Separately, the new rules will require disclosure about the board’s oversight of the company’s cybersecurity risk. Specifically, the disclosure must include information on how the board manages the oversight process, i.e., through a board committee or subcommittee, and the process whereby the board or board committee is informed about such risks. The agency dropped language in the proposed regulations that would have required disclosure of board level cybersecurity expertise.

The disclosure must also identify management’s role in assessing and managing material risks from cybersecurity threats with a focus on three areas:

  • Identification of the management positions and committee that are responsible for assessing and managing cybersecurity risks and the relevant expertise of such persons or committee members;
  • The process by which such persons are informed about and monitor the prevention, detection, mitigation, and remediation of cybersecurity incidents; and
  • How such persons report information about cybersecurity risk to the board and/or the appropriate board committee.
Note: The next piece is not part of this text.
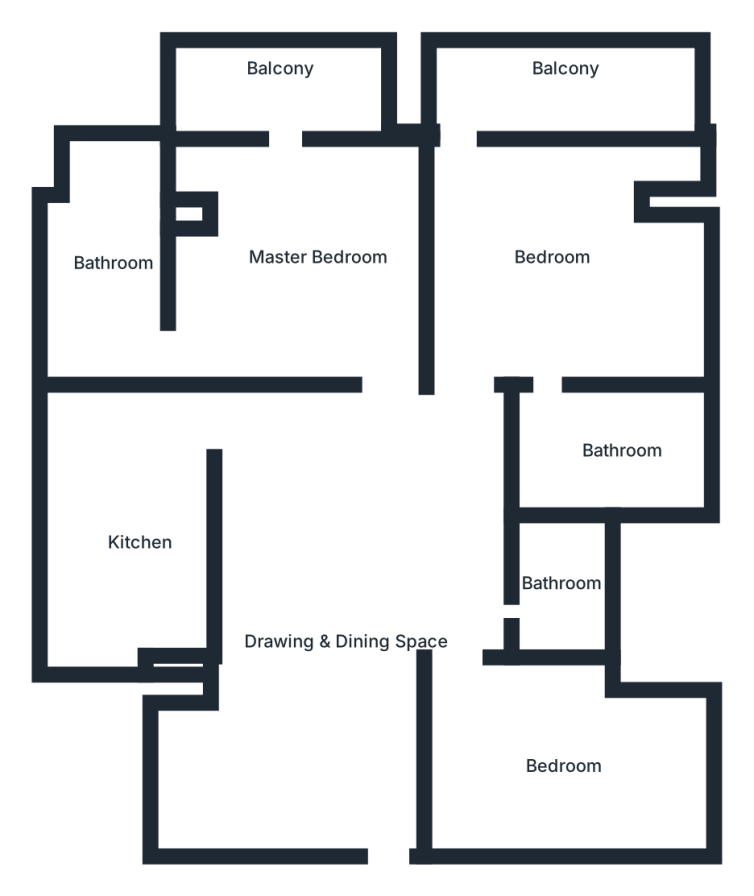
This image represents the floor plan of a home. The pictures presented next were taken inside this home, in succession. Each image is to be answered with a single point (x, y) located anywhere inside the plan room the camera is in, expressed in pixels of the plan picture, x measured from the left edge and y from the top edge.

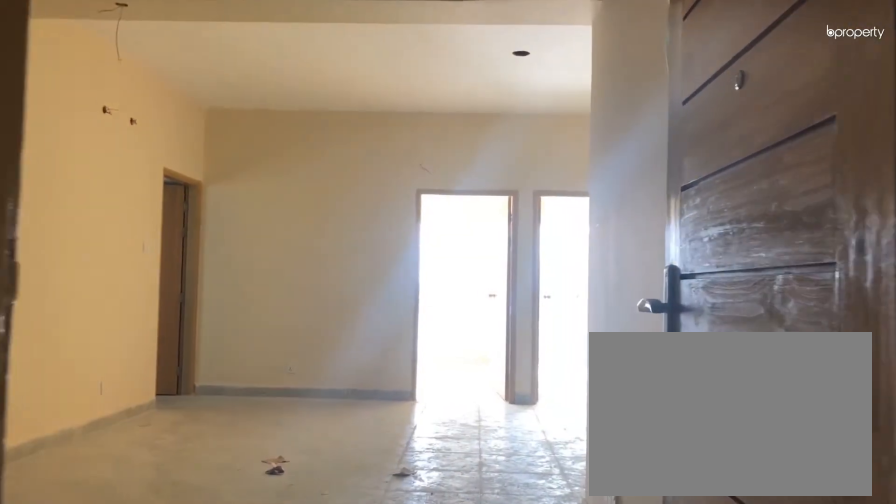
(376, 793)
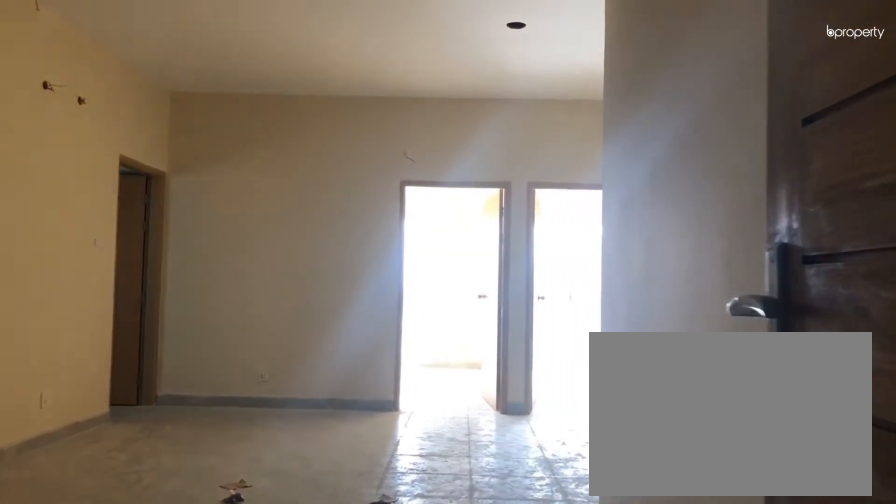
(376, 793)
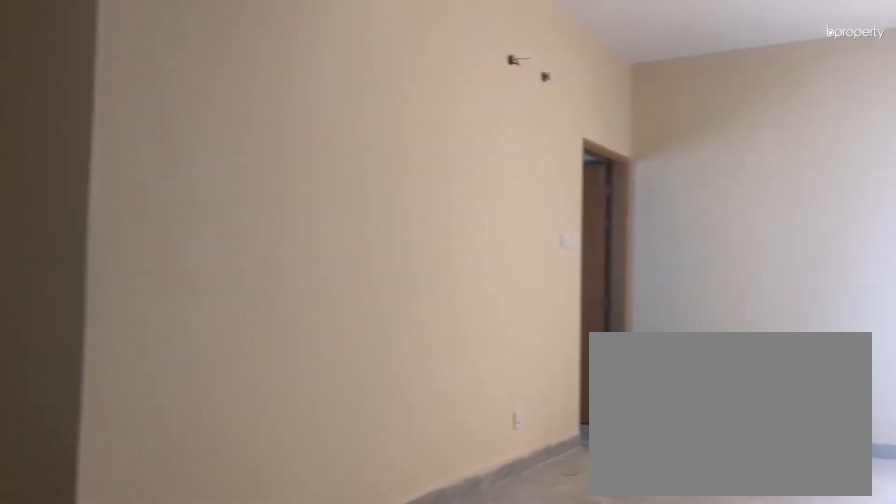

Foreign Private Issuers; XBRL
Foreign private issuers will be subject to similar, although more streamlined, rules for annual reports on Form 20-F and current reports on Form 6-K.
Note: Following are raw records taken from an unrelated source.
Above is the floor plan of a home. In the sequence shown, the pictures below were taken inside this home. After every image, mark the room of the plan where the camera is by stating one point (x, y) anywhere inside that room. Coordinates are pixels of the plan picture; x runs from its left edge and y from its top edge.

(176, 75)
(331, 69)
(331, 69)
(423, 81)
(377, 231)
In addition, beginning a year after the initial applicable compliance date, cybersecurity disclosures in both annual and current reports must also appear in interactive data files.

Next Steps
While we expect virtually all companies have engaged in advanced planning around cybersecurity incidents, that planning may not adequately integrate the SEC’s new external disclosure requirements. Consequently, you should consider the following next steps:

  • Begin the process of reviewing and, as necessary, updating board and management processes to ensure that required disclosures reflect a robust approach to cybersecurity threats and incident risk management. The review should consider whether the company’s chief cyber risk and security managers—including the chief information officer or chief information security officer, as applicable—regularly report on cyber risk to the board or an appropriate board committee. Companies should also give due consideration to peer and industry practice.
  • The company’s disclosure controls and procedures should be revisited to make sure the company cyber risk and security processes and personnel are an integrated part of them. The disclosure controls and procedures must be designed to provide reasonable assurance that information on a cybersecurity threat or incident flows to senior management and the board in a timely fashion.
  • In particular, the company’s disclosure controls and procedures should be designed to meet the four-business day disclosure deadline once a material cybersecurity incident has occurred and that all relevant parties—including specifically the company’s cyber risk and security managers—have an understanding of what “materiality” means in the context of a cybersecurity incident. This system should be an integral part of the company’s incident response plan or other playbooks or checklists for cybersecurity incidents.
  • Remember that the new rules also apply to incidents involving third-party vendors that hold or otherwise maintain the company’s information in their system. Vendor risk management processes should be reviewed to ensure their adequacy vis-a-vis cybersecurity.
  • Take a practice run at how the company will disclose cybersecurity risk management, strategy, and governance. The disclosure will need to provide investors with a reasonable understanding of these areas without revealing information that could be useful to bad actors, and the new disclosure should be consistent with the company’s prior disclosures in this area. Remember that you will need to collect biographical information from your key cyber risk managers regarding their expertise in this area.

DISCLAIMER: Because of the generality of this update, the information provided herein may not be applicable in all situations and should not be acted upon without specific legal advice based on particular situations.